More employees are cheating on workplace drug tests. Here's how they do it.

Record number of U.S. workers cheating on drug tests, Quest Diagnostics finds

A record number of U.S. workers are cheating on employer drug tests by tampering with urine samples or using other means to evade detection, new research shows

The percentage of employees who tried to fake the results of workplace drug screenings jumped more than six-fold in 2023 from the previous year, according to Quest Diagnostics, a national drug testing company. 

The surge in workers trying to hide their drug use comes as more states across the U.S. legalize recreational marijuana use. The shifting legal environment and changing societal norms around cannabis use is forcing employers to review their drug-testing policies. The chief aim of employer-mandated drug tests is to ensure a safe workplace, while recreational drug use can also affect worker productivity. 

"Workforce drug testing exists because it's intended as a deterrence mechanism," Dr. Suhash Harwani, senior director of science for workforce health solutions at Quest, told CBS MoneyWatch. "That's why it was founded — to ensure workplace safety."

Quest's analysis of lab data also found that the drug positivity rate for the overall U.S. workforce remained at a record high of 4.6%, up from a low of 3.5% between 2010 and 2012. 

As of April 2024, recreational marijuana is legal in 24 states, or nearly half the country, according to the Pew Research Center. 

How workers cheat

Workers typically used one of two methods to foil an employer's drug testing protocols: substituting their urine specimens by replacing them with synthetic formulas or even animal urine, or submitting invalid specimens, suggesting they'd been tampered with in order to conceal drug use. 

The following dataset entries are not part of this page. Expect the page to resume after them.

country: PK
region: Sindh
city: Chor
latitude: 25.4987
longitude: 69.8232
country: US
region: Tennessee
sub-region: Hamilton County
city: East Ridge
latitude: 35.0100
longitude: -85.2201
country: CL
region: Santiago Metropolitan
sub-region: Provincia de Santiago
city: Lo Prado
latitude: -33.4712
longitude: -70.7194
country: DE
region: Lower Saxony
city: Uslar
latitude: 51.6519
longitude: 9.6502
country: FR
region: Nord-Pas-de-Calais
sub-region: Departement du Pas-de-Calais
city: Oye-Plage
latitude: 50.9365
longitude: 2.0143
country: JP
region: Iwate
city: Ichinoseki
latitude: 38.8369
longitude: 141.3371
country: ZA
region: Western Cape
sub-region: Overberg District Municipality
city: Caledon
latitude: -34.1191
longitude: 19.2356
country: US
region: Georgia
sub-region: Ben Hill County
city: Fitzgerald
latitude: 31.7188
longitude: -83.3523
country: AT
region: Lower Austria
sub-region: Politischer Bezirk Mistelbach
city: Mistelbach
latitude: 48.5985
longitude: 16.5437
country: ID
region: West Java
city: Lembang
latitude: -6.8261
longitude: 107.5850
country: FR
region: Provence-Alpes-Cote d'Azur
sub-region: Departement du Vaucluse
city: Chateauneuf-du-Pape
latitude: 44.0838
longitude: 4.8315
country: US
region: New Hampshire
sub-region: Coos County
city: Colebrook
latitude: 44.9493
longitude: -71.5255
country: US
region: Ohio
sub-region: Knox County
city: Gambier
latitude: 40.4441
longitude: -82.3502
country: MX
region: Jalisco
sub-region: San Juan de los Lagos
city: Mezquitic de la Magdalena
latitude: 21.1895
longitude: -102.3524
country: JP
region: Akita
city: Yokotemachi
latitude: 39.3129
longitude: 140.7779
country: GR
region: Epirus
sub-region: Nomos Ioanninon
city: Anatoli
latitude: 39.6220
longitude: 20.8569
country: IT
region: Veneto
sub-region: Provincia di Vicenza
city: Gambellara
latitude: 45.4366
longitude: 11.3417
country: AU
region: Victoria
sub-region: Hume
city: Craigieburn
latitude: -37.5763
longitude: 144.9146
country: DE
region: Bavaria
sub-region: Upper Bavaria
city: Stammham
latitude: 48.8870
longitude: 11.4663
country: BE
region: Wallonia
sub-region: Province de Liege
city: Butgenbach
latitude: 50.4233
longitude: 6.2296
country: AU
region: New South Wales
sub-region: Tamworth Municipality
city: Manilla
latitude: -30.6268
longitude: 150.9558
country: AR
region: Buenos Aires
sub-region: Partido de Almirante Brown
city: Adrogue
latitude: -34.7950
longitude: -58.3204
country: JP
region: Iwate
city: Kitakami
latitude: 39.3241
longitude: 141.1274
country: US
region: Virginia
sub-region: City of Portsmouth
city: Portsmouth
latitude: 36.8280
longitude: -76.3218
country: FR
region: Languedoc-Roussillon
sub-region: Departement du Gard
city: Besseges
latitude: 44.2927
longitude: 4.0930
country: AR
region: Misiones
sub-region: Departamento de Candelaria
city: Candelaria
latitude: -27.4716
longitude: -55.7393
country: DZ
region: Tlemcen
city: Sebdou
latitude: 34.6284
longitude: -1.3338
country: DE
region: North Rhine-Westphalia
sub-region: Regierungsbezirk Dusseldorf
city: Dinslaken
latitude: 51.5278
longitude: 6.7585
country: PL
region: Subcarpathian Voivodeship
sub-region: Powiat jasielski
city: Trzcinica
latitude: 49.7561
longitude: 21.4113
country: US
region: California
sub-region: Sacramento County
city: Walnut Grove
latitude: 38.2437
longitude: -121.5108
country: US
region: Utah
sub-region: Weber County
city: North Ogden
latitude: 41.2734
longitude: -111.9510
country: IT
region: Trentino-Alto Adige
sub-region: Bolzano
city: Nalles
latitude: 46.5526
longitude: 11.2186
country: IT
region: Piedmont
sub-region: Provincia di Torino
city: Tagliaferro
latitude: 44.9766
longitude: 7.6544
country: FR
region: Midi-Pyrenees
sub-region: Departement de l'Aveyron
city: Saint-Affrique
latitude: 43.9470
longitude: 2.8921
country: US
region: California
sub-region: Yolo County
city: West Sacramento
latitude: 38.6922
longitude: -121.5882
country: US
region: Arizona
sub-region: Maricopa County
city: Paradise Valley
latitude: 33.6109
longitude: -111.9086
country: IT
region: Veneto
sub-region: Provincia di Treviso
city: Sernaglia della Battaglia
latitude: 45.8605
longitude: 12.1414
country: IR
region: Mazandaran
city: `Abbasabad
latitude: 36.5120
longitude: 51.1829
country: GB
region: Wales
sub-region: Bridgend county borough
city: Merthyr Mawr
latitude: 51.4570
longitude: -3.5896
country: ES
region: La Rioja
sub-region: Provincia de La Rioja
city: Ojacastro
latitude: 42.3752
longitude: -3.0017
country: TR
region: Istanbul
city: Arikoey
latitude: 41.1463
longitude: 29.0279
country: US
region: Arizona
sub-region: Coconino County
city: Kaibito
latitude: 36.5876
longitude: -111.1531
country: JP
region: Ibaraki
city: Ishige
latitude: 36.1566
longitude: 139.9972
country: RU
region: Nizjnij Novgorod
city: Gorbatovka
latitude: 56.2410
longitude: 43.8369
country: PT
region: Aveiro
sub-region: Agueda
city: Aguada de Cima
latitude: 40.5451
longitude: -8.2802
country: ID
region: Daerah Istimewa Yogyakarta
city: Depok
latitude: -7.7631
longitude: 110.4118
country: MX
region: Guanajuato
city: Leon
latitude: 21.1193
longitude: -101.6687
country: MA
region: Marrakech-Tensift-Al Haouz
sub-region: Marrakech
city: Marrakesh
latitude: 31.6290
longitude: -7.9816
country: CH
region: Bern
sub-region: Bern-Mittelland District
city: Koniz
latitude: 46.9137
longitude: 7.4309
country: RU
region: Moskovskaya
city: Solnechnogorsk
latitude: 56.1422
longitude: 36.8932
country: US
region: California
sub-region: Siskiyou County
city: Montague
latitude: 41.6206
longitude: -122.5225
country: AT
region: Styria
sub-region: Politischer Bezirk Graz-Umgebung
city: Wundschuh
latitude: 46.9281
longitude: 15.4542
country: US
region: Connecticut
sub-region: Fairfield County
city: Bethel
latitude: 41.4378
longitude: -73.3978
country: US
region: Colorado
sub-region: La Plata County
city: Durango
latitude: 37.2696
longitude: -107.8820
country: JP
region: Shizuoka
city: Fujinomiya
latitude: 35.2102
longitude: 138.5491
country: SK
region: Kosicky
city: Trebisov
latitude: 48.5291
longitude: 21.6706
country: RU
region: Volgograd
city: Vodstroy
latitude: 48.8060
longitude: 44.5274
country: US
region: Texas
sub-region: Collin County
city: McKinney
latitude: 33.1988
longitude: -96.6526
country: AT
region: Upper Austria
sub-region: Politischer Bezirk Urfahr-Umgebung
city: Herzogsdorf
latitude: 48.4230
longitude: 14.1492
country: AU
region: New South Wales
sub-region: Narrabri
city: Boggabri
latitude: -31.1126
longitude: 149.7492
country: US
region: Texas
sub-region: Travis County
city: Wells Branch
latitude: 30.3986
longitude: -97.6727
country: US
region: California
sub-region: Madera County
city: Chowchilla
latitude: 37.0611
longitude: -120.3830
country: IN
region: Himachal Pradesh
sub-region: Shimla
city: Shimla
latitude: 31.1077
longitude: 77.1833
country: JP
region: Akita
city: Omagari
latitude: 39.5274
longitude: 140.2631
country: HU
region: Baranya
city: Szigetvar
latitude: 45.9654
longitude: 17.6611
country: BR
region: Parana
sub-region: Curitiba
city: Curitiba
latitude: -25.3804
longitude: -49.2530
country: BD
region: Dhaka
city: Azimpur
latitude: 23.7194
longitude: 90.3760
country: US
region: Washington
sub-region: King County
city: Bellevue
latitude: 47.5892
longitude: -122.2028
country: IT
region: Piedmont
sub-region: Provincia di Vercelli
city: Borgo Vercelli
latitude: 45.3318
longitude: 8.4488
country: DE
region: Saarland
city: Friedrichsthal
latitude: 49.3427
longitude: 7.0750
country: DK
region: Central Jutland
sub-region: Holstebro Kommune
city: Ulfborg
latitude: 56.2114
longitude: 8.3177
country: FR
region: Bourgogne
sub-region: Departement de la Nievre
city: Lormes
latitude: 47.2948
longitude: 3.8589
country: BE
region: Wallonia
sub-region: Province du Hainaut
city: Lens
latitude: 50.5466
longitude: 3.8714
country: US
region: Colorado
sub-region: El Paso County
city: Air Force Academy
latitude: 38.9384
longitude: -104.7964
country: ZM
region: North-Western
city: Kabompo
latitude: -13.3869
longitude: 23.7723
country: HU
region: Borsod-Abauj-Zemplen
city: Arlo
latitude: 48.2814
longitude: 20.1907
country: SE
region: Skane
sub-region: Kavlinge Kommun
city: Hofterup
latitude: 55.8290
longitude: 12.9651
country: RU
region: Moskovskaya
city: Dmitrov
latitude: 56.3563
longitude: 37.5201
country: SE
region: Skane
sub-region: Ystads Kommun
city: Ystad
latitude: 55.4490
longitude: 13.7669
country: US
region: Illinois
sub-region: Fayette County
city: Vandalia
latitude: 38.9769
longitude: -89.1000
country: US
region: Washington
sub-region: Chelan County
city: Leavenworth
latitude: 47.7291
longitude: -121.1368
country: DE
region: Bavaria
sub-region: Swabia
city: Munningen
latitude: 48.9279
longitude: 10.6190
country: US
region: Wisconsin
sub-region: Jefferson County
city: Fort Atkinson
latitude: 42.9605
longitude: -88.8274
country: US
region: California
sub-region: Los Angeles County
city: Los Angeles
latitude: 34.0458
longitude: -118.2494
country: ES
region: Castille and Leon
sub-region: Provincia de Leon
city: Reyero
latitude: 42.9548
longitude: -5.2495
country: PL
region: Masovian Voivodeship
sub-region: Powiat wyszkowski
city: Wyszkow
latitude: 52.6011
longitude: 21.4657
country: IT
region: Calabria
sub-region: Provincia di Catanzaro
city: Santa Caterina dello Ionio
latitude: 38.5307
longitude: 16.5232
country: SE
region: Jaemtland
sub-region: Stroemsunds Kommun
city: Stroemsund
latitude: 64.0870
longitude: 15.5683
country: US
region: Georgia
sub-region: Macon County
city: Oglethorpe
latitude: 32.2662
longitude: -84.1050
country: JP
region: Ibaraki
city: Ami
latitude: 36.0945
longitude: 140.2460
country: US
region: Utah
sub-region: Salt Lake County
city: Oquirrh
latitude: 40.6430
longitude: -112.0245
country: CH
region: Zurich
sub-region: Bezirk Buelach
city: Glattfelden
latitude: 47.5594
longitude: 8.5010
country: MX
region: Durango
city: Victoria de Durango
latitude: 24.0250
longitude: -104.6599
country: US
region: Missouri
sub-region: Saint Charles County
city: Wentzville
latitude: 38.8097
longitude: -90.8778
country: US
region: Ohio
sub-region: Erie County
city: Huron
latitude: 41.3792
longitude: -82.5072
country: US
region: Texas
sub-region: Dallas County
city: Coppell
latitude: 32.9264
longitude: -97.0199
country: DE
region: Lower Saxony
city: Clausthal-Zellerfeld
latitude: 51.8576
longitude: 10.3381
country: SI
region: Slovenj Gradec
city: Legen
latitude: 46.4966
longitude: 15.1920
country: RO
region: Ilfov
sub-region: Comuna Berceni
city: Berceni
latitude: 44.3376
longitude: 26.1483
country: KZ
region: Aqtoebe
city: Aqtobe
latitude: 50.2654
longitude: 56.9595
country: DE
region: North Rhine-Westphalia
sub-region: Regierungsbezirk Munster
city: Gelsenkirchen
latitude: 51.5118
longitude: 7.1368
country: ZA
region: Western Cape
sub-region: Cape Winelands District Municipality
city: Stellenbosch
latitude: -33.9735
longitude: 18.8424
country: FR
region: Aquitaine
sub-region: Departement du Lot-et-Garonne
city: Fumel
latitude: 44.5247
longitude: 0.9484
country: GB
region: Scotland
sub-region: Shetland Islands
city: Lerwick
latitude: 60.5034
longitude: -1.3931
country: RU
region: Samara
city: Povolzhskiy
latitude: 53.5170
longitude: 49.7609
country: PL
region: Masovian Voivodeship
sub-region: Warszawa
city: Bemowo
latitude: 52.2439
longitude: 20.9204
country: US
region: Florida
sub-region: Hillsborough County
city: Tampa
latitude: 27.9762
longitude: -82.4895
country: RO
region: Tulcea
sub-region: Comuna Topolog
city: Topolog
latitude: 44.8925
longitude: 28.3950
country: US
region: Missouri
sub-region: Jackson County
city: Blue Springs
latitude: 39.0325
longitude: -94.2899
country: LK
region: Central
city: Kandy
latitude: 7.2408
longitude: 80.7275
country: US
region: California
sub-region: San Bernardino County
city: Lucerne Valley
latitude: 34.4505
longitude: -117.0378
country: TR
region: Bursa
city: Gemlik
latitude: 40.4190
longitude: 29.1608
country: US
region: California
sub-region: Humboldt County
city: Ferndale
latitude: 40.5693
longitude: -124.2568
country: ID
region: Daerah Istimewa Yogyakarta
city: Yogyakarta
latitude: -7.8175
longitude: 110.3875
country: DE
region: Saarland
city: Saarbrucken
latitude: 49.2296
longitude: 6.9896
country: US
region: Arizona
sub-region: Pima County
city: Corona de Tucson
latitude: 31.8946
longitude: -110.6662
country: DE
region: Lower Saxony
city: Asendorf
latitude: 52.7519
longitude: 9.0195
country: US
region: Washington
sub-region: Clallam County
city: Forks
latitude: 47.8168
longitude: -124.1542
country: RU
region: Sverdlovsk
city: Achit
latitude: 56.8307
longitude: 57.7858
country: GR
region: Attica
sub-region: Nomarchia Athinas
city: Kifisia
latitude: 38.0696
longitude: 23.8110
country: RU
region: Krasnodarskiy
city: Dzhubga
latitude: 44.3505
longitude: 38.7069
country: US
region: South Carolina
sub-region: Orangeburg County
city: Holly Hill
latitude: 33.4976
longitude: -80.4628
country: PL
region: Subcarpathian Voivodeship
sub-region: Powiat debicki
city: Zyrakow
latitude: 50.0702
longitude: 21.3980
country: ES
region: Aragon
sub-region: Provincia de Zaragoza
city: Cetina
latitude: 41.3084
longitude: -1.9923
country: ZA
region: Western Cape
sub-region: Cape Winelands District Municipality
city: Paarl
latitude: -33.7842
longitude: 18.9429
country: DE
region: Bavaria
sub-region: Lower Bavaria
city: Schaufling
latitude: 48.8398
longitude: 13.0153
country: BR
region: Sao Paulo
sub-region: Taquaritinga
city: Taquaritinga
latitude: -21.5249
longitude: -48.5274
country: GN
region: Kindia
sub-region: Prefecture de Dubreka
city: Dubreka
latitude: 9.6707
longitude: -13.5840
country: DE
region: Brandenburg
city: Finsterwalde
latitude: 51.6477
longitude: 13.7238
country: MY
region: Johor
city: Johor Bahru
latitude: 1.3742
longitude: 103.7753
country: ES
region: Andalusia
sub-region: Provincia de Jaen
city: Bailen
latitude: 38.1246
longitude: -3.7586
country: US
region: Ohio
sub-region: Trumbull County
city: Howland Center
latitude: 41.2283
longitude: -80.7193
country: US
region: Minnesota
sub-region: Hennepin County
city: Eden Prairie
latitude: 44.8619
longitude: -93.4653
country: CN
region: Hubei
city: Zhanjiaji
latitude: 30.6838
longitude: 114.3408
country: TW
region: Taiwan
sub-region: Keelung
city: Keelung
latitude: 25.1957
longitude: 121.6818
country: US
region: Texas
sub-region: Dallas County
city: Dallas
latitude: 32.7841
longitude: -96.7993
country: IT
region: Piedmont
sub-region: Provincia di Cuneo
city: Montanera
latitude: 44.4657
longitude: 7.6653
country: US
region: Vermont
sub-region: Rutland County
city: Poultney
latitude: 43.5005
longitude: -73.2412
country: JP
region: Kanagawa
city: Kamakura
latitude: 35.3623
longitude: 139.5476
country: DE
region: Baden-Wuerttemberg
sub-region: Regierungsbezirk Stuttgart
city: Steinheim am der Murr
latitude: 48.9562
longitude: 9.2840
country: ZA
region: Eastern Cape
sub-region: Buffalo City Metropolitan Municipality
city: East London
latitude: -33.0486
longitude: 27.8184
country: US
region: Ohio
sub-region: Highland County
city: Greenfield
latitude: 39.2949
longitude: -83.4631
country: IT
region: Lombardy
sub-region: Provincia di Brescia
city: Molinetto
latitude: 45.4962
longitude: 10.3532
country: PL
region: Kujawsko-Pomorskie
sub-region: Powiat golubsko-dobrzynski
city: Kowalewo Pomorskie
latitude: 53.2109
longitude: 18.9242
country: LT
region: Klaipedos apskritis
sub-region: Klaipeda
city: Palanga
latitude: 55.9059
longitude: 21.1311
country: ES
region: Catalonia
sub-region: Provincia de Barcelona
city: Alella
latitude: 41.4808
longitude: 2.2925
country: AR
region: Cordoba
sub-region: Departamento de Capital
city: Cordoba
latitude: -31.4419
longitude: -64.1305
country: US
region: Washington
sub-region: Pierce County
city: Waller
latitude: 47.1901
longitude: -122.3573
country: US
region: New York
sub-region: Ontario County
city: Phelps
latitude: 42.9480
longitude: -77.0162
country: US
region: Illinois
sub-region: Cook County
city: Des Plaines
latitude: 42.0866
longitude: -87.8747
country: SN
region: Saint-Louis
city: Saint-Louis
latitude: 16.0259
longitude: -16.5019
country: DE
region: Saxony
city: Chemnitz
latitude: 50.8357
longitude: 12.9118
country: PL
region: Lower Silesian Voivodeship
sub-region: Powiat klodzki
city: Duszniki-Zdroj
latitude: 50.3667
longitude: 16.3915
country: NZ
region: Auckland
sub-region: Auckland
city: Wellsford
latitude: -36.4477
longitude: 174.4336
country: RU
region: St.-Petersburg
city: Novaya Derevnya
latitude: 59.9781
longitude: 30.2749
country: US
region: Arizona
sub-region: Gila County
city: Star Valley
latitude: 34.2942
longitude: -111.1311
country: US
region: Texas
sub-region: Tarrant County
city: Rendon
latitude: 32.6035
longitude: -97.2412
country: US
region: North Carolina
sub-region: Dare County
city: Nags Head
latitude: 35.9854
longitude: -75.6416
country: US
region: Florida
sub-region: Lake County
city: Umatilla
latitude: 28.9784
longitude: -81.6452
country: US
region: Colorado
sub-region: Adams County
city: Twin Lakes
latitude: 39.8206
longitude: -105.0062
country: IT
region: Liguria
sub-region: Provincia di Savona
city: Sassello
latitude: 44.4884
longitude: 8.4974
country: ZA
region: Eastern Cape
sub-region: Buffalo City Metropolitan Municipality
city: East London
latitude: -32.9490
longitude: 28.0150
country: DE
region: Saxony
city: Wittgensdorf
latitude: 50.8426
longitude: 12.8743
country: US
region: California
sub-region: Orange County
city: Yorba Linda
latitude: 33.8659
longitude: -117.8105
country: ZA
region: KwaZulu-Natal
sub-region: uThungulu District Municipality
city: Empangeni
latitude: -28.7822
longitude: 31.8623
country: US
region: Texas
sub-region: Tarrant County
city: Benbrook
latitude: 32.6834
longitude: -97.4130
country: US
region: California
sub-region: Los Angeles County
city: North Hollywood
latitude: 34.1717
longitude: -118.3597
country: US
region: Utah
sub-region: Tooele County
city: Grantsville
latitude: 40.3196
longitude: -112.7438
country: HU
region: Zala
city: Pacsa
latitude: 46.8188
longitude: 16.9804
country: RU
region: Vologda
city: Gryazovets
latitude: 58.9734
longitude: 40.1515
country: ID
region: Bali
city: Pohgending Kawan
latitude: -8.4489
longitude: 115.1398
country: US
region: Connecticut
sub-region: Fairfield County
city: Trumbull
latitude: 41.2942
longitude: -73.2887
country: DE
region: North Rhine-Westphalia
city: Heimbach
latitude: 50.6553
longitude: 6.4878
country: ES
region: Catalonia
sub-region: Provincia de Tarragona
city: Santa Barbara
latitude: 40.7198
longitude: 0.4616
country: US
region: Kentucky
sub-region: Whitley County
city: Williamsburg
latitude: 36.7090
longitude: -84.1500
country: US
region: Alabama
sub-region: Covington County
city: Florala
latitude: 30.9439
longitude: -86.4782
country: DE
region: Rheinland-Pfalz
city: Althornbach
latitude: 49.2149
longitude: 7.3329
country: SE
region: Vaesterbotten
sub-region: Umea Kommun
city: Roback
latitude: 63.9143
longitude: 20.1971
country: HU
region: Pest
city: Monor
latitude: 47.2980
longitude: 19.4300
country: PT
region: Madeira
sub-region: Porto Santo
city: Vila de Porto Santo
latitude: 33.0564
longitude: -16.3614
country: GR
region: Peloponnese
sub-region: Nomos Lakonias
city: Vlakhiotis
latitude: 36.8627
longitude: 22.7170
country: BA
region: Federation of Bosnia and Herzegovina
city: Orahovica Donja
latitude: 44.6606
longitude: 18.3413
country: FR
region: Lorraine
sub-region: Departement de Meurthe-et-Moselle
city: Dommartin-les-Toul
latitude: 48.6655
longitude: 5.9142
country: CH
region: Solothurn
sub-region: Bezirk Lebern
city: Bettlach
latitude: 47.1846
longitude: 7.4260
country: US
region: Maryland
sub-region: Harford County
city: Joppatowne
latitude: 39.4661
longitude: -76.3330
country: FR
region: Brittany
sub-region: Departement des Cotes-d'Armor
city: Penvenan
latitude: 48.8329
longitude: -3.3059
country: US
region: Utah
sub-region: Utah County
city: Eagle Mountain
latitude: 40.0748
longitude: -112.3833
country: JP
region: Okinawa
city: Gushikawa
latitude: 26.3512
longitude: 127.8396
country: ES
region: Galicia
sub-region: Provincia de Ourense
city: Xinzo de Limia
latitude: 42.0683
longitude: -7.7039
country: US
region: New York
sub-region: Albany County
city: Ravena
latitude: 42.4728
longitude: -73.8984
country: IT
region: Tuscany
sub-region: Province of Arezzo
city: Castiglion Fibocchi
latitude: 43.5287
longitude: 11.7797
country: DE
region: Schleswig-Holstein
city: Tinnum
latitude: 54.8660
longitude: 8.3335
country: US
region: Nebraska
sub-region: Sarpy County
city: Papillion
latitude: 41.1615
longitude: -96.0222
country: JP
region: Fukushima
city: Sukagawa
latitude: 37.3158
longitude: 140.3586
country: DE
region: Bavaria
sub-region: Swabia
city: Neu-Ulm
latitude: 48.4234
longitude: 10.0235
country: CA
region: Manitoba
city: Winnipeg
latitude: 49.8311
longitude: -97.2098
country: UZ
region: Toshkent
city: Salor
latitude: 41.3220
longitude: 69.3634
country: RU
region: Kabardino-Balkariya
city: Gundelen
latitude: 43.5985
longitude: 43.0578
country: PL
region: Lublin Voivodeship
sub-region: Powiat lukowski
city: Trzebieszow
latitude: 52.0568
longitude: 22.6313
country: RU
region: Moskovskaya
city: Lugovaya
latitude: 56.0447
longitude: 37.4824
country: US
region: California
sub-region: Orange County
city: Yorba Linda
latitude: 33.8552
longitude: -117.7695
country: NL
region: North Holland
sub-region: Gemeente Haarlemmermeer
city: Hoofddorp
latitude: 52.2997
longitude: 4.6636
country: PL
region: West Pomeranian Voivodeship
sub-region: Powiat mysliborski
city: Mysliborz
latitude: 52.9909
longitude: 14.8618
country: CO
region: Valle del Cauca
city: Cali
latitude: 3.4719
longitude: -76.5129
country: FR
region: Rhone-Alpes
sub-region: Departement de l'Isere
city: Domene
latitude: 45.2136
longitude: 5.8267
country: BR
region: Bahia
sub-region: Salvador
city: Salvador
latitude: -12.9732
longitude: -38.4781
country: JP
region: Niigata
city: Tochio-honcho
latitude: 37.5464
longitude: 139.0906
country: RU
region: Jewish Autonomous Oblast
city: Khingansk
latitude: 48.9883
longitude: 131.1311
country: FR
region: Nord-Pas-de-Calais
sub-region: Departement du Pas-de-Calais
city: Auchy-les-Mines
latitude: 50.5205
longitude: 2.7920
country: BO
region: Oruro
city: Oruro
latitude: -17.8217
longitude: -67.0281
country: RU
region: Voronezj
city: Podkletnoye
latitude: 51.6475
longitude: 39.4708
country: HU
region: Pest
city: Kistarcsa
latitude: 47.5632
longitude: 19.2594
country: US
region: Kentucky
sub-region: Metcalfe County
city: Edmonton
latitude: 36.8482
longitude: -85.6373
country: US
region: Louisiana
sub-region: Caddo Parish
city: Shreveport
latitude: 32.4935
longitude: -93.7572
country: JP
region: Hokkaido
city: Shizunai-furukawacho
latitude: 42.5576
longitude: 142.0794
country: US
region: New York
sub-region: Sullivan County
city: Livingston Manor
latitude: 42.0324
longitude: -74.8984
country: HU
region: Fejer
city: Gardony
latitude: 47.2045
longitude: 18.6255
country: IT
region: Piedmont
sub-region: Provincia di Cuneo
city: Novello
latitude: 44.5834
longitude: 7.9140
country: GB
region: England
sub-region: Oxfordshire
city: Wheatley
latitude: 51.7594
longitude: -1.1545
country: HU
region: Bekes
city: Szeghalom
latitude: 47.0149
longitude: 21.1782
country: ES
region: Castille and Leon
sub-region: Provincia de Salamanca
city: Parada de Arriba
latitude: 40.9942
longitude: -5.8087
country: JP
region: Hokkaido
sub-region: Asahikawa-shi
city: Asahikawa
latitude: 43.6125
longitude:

"Given the growing acceptance and use of some drugs, particularly marijuana, it may be unsurprising that some people feel it necessary to try and cheat a drug test," Dr. Harwani said in a statement. "It is possible that our society's normalization of drug use is fostering environments in which some employees feel it is acceptable to use such drugs without truly understanding the impact they have on workplace safety."

Some experts expressed concern about the findings, saying they underline a need to improve drug testing policies and procedures.

"Drug tests are an important tool employers have to keep everyone in communities safe," Katie Mueller, senior program manager at the National Safety Council, told CBS MoneyWatch. "When policy and procedure fails us or people make decisions to alter their tests for whatever reason, it puts everyone at risk."

Regarding the widening push to legalize cannabis, Mueller added that "we need to have a really open dialogue with employees, employers and lawmakers about the impacts of legalization, and how it's trickling down to the workplace." 

Dr. Harwani said there could be better ways of testing employees and job candidates for drug use than relying on urine samples. For example, the U.S. Department of Transportation recently approved oral fluid testing to detect drug use, in addition to using urine samples. 

Whereas urine samples are submitted in a private space, oral fluids are collected directly by lab technicians. And while drugs can take time to show up in a donor's urine sample, they can be detected in saliva immediately after they are used.